A secularist group has failed to persuade a regulator to punish a Christian doctor after the General Medical Council (GMC) decided its complaint was merely “hearsay”.
The National Secular Society (NSS) complained to the GMC – the group that regulates all doctors – over an anonymous claim about how Dr Richard Scott expressed his faith.
But the GMC has decided there is no case to answer, prompting Dr Scott to call the NSS attempt “vexatious”. He was supported by the Christian Legal Centre.
‘Anonymous hearsay’
The NSS wrote to the GMC to highlight a case of a patient who was apparently made “uncomfortable by Dr Scott’s use of prayer”.
An “acquaintance” claimed the patient was “highly vulnerable”.

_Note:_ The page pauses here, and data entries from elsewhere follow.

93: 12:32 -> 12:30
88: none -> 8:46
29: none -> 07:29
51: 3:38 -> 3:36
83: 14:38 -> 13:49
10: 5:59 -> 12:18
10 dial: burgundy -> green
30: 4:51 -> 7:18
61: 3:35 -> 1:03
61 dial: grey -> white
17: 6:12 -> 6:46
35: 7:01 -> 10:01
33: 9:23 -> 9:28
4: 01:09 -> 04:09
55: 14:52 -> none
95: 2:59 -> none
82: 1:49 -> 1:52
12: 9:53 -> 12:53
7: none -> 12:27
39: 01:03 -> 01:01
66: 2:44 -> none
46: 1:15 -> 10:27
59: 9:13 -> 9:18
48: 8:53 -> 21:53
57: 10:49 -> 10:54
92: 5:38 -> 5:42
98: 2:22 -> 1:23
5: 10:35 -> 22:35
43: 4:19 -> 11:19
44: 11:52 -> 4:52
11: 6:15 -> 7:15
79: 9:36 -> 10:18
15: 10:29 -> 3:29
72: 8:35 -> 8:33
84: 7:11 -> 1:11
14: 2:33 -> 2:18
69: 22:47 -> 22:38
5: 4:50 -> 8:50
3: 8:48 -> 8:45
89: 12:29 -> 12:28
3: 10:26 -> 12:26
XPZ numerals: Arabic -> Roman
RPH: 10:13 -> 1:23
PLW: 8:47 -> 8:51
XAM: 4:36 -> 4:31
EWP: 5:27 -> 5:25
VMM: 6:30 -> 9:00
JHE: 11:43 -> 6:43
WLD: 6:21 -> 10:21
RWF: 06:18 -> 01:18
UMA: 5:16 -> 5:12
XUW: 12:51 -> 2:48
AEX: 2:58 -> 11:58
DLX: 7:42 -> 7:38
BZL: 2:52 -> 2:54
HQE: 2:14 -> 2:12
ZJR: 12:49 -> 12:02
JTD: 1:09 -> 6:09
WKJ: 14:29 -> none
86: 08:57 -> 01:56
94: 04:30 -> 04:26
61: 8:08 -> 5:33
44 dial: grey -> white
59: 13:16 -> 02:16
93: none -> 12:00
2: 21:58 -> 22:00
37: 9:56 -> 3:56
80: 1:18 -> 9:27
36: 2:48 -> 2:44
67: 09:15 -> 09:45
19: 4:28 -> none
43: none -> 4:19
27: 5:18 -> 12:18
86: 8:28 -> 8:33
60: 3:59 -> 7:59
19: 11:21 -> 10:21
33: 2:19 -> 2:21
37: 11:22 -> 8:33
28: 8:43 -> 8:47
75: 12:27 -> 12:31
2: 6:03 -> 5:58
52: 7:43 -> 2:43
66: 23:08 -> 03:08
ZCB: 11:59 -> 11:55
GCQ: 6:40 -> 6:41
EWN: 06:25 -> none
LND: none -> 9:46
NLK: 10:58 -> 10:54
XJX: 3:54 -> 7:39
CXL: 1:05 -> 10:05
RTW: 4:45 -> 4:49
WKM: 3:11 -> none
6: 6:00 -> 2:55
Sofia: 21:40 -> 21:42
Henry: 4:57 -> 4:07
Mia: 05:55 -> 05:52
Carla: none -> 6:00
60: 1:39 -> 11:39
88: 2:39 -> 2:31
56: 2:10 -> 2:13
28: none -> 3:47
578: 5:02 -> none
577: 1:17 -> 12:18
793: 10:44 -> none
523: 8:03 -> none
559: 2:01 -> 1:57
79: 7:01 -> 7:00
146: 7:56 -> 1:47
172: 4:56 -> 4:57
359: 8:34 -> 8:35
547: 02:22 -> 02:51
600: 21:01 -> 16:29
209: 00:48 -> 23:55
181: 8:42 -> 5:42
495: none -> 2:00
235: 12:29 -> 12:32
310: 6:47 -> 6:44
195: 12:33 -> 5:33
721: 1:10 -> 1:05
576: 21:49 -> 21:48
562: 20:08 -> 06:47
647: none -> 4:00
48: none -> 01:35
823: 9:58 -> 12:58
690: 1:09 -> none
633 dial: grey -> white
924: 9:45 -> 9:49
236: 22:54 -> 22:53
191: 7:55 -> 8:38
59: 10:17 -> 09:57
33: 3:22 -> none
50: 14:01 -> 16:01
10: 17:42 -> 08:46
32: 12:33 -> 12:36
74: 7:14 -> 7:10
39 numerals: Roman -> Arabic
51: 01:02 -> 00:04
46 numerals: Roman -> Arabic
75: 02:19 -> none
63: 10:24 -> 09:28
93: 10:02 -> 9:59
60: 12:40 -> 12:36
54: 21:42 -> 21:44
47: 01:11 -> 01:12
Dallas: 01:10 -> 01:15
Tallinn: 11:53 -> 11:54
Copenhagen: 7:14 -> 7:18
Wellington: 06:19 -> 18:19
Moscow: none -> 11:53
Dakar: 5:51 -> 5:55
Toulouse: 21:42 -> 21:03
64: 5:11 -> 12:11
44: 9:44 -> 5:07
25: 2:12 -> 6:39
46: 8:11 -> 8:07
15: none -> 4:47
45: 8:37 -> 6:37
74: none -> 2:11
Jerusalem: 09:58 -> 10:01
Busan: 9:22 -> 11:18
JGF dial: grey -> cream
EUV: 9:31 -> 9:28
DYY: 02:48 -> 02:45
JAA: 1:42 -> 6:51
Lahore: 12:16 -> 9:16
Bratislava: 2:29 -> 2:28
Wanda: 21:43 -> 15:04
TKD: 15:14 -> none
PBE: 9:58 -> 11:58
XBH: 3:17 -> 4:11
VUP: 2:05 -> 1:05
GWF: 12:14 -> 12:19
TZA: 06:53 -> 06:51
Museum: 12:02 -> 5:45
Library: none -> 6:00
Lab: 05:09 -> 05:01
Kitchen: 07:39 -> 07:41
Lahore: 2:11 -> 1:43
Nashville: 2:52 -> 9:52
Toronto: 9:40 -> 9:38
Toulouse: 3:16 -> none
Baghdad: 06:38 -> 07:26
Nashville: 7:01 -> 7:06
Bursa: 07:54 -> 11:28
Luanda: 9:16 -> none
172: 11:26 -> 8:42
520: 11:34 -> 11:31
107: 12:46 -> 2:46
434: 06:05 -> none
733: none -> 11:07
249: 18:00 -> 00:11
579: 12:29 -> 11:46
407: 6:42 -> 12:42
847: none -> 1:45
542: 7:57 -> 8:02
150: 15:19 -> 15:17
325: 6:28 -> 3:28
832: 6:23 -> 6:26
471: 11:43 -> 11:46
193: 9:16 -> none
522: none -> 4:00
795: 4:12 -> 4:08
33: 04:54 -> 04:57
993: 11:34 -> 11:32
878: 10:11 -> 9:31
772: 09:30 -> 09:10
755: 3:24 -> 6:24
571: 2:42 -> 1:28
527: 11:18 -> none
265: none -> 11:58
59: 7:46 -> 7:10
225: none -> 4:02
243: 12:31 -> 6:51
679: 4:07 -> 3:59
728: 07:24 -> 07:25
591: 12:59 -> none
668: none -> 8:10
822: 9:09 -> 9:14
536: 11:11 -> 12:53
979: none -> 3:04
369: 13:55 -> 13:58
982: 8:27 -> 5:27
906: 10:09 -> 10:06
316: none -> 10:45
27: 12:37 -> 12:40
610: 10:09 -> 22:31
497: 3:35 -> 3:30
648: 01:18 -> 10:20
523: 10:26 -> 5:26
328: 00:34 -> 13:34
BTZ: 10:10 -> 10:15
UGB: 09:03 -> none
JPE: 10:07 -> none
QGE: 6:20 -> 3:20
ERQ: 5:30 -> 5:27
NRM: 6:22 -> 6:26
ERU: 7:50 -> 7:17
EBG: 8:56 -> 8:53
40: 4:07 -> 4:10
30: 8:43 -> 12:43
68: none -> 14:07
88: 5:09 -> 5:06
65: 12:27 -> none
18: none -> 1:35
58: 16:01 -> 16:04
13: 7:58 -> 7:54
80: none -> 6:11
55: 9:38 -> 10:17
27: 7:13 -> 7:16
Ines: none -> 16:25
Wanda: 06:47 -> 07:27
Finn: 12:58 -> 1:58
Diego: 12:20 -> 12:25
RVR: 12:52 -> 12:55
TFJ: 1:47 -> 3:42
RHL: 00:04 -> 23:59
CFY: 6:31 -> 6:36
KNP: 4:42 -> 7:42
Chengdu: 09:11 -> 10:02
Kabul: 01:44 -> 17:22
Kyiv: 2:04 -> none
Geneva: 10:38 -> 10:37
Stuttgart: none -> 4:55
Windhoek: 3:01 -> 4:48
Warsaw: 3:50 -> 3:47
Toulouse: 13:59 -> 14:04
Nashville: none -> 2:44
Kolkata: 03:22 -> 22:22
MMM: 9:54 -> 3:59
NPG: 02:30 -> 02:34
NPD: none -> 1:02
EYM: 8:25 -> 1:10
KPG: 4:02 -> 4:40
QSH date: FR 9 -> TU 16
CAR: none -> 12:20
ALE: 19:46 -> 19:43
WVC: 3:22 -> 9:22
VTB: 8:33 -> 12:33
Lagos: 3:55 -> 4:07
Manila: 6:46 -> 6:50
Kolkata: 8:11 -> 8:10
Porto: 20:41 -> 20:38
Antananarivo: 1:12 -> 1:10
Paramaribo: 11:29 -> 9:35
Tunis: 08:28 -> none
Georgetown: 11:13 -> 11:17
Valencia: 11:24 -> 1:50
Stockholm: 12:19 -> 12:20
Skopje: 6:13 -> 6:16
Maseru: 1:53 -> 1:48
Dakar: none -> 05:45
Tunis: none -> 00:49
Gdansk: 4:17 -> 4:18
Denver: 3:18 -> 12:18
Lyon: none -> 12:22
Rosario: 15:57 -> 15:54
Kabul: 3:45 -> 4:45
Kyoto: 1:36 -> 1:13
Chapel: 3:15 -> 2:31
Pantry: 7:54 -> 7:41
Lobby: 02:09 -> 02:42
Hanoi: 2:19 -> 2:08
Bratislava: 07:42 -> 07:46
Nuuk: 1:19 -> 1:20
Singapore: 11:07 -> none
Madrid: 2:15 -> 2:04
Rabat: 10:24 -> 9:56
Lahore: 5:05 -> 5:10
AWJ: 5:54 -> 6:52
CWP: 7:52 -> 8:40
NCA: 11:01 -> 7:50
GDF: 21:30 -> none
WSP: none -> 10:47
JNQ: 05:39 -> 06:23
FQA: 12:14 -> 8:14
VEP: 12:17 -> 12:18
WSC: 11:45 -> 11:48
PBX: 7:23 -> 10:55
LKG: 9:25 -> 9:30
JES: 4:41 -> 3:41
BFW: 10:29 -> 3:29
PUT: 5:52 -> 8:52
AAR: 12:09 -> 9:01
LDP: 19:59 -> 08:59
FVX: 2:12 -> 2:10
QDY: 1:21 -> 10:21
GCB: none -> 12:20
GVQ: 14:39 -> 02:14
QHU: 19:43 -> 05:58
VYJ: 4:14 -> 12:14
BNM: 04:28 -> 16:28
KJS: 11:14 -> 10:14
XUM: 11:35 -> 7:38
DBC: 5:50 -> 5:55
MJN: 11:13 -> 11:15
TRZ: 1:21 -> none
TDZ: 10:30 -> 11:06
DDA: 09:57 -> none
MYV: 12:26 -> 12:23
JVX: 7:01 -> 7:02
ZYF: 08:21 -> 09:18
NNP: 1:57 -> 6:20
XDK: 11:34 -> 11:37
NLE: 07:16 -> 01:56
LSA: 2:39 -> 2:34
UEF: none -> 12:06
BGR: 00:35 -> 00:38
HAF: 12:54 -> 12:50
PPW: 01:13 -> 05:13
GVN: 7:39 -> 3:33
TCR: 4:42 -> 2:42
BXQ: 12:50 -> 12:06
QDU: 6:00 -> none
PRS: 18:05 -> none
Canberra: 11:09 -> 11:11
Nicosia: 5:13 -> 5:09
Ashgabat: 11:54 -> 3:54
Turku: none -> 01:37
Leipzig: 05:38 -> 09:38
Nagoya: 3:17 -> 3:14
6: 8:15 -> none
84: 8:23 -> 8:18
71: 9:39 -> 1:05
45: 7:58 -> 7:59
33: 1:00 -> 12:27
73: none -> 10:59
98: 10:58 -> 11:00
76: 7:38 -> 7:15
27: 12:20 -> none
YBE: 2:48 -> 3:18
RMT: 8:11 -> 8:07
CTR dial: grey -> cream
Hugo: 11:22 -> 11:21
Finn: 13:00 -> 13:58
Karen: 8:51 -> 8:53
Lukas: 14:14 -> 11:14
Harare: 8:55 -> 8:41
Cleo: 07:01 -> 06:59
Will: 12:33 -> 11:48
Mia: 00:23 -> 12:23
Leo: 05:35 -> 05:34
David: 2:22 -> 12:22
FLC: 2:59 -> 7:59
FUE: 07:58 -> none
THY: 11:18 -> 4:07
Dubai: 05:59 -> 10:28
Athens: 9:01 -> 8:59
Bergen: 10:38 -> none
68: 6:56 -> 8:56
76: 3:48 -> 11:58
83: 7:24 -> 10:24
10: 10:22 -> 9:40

But Dr Scott says the GMC has now said: “There is no first-hand account of complaint from any patient” and there is “no convincing evidence that Dr Scott imposes his personal religious beliefs upon potentially vulnerable patients”.
It added that the NSS’s report was an “anonymous hearsay account”.
‘Spurious’
The GMC also noted that Dr Scott’s medical practice, in Kent, “states that the majority of the Partners are Christians and that this faith guides the way in which they view their work”.
Responding to the decision, Dr Scott said: “This complaint should never have got to this stage”.
“The toll placed on my family and me, as a result of one spurious complaint, was totally unnecessary.
“Yet it is my hope that this outcome will mean other Christian practitioners will not have to go through similar experiences.”